### AVAILABLE DATA
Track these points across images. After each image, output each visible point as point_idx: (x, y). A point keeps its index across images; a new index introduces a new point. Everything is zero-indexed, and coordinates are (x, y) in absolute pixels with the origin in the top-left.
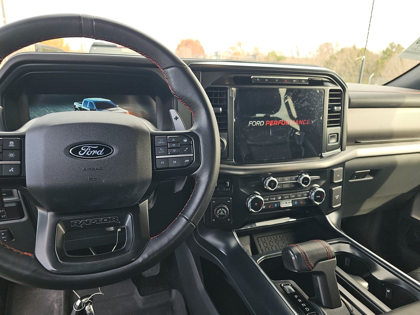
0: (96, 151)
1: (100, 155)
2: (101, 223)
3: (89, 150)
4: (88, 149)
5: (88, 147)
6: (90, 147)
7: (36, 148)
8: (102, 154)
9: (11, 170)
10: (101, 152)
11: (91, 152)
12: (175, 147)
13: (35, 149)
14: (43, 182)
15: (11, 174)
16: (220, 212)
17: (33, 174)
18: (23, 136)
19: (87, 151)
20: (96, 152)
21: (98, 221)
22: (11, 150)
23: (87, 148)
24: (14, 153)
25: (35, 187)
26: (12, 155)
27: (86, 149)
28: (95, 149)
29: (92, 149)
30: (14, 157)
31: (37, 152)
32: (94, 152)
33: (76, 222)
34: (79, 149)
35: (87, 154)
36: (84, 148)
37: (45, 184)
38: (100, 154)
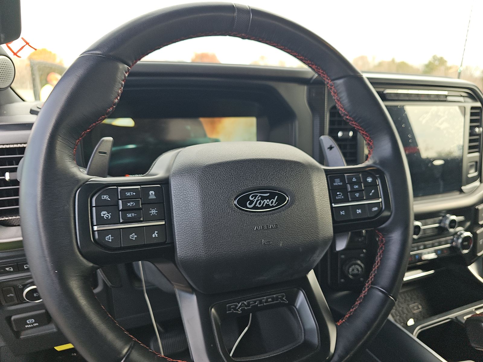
0: (268, 200)
1: (273, 207)
2: (265, 304)
3: (259, 200)
4: (258, 198)
5: (258, 195)
6: (259, 195)
7: (189, 199)
8: (275, 204)
9: (155, 235)
10: (274, 201)
11: (262, 202)
12: (358, 189)
13: (188, 202)
14: (203, 252)
15: (155, 241)
16: (353, 270)
17: (188, 240)
18: (165, 183)
19: (257, 201)
20: (268, 202)
21: (261, 302)
22: (152, 203)
23: (256, 196)
24: (156, 209)
25: (190, 259)
26: (153, 212)
27: (255, 198)
28: (266, 198)
29: (263, 198)
30: (156, 214)
31: (191, 206)
32: (266, 201)
33: (233, 306)
34: (246, 198)
35: (258, 205)
36: (252, 197)
37: (205, 254)
38: (273, 204)
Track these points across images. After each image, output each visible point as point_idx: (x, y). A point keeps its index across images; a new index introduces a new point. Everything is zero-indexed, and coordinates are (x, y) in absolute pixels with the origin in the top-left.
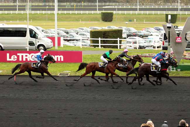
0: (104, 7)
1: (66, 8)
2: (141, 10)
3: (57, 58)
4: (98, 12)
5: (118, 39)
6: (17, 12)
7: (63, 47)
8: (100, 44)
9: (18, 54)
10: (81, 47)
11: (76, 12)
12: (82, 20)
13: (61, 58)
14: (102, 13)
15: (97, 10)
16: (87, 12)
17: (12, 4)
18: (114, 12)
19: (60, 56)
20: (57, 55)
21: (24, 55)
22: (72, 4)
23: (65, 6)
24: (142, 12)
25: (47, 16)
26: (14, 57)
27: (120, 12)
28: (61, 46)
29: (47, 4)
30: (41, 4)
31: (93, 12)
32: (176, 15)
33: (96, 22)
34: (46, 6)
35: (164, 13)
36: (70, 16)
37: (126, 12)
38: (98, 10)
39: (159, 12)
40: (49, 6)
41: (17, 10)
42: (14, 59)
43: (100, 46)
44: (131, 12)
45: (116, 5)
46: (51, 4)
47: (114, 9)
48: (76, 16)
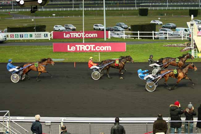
0: (141, 4)
1: (111, 5)
2: (169, 6)
3: (106, 48)
4: (136, 8)
5: (153, 32)
6: (73, 9)
7: (110, 38)
8: (139, 36)
9: (76, 46)
10: (124, 39)
11: (119, 9)
12: (124, 15)
13: (109, 48)
14: (139, 9)
15: (135, 7)
16: (128, 8)
17: (69, 2)
18: (149, 8)
19: (108, 46)
20: (106, 46)
21: (81, 46)
22: (116, 2)
23: (110, 4)
24: (171, 8)
25: (96, 12)
26: (73, 48)
27: (154, 8)
28: (109, 38)
29: (96, 2)
30: (91, 2)
31: (132, 8)
32: (198, 10)
33: (135, 16)
34: (95, 4)
35: (188, 9)
36: (115, 12)
37: (158, 8)
38: (137, 7)
39: (184, 8)
40: (97, 4)
41: (72, 8)
42: (73, 49)
43: (139, 37)
44: (162, 8)
45: (150, 3)
46: (99, 2)
47: (149, 6)
48: (119, 12)
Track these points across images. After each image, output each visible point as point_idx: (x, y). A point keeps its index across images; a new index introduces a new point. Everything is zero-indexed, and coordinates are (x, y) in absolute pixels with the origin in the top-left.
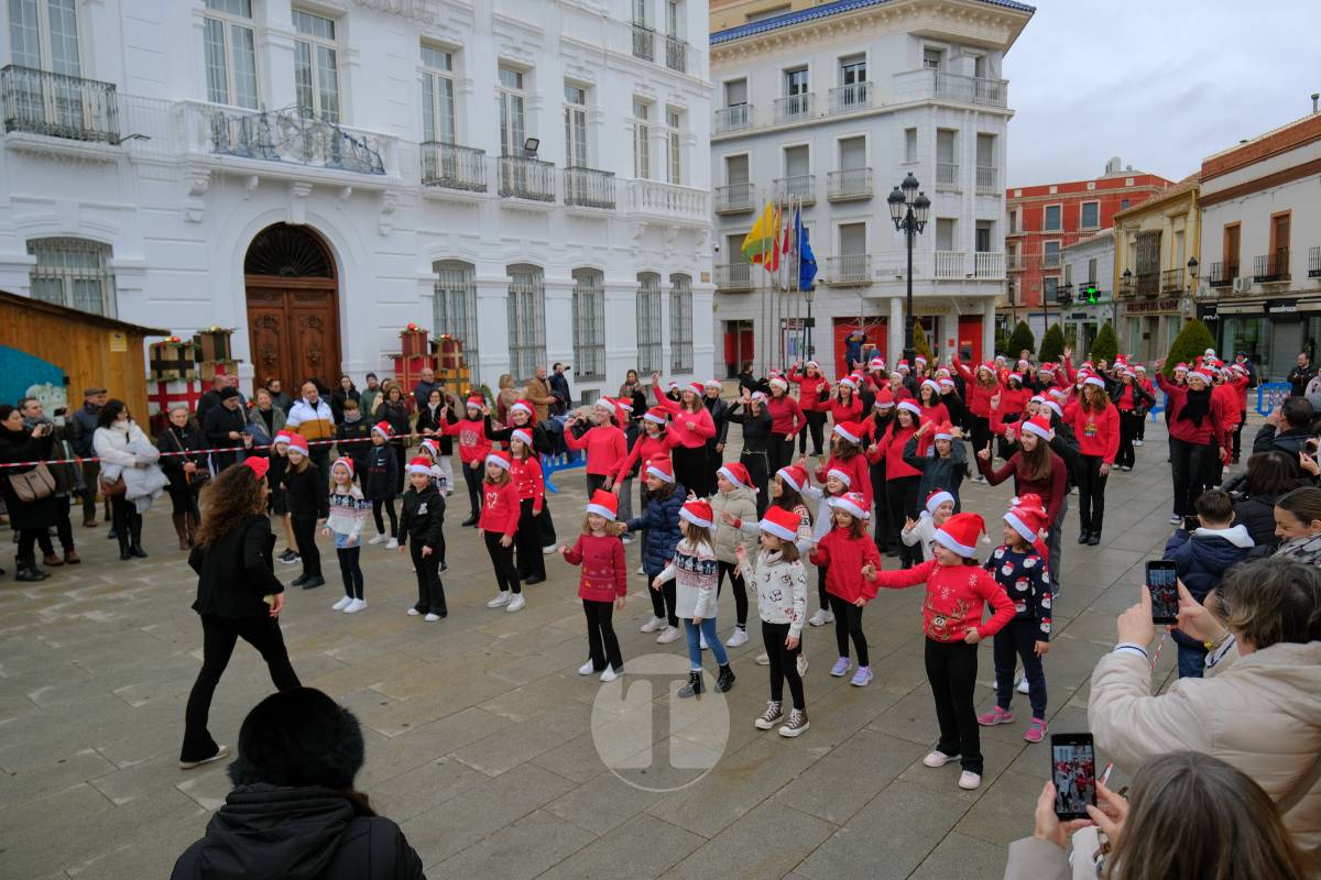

### TASK GOAL
Put the records from their first line through the line containing "19: (87, 151)", with both of those lines included, into a JSON list of strings, one string per line and no blank lines. Leave the pictures out of the list.

### ANSWER BOX
[
  "Track these points across images. After each image, output each visible point as point_idx: (x, y). A point keeps its index across images; a new index introduces a new point. Everything is zero-indexed, and coordinates are (x, y) in absolute pixels with the origin in the top-left.",
  "0: (96, 151)",
  "1: (100, 155)",
  "2: (101, 223)",
  "3: (89, 150)",
  "4: (88, 149)",
  "5: (88, 147)",
  "6: (90, 147)",
  "7: (36, 148)",
  "8: (102, 154)",
  "9: (11, 170)",
  "10: (101, 152)",
  "11: (91, 152)",
  "12: (175, 147)",
  "13: (35, 149)",
  "14: (43, 182)",
  "15: (11, 174)",
  "16: (220, 212)",
  "17: (33, 174)",
  "18: (23, 136)",
  "19: (87, 151)"
]